Rehabilitation for Heroin Addiction
The key to beating heroin addiction and the only way to overcome heroin addiction is with the help of an inpatient substance abuse and dependence treatment center. With effective inpatient treatment, anyone who is addicted to anything can go free from their addiction once and for all.
Addicts cannot beat heroin addiction on their own. The chemical dependence factor is too strong, and even if they were able to quit it cold turkey, there is still the factor of the mental and psychological aspects to the addiction that is what got them abusing the drug in the first place. With rehab though, all of that becomes a manageable and an addressable worry.

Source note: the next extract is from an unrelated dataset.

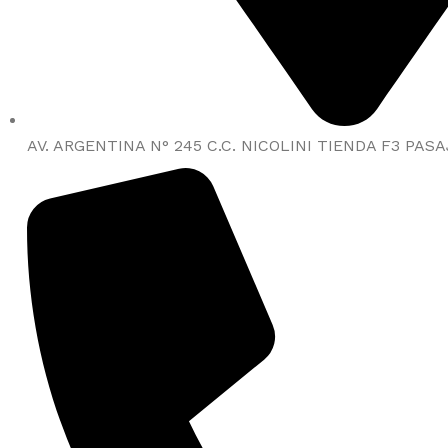
AV. ARGENTINA N° 245 C.C. NICOLINI TIENDA F3 PASA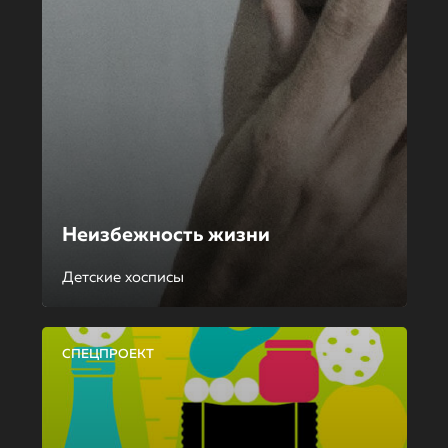
Неизбежность жизни
Детские хосписы
СПЕЦПРОЕКТ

Inpatient rehab for heroin addiction involves many factors. The person will experience full detoxification, which is the method for eliminating the chemical dependence factor itself that the human body will have accrued as a result of being connected up with heroin for so long.
Once detox is taken care of, and the person is no longer the effect of chemical dependence to heroin and is no longer feeling the withdrawal effects of heroin addiction, the next step for them can be actually to rehabilitate themselves from the addiction.
- Counseling, life skills
- Relapse prevention
- Coping strategies
- Electives
- Physical activities
- One-on-one sessions
- Group sessions
These enable a person to finally remove all of the mental, psychological, personal, spiritual, and underlying reasons why someone uses and abuses heroin. These more than anything else will fully help people to address their crisis issues and resolve them.
With effective inpatient rehabilitation, anyone who is addicted to heroin, no matter how bad it is and no matter how long it has lasted for, will be able to address and eradicate the addiction once and for all effectively. Now more than ever these methods and these techniques are being recommended to those who are afflicted with heroin addiction so that this issue can finally be handled and removed from American society once and for all.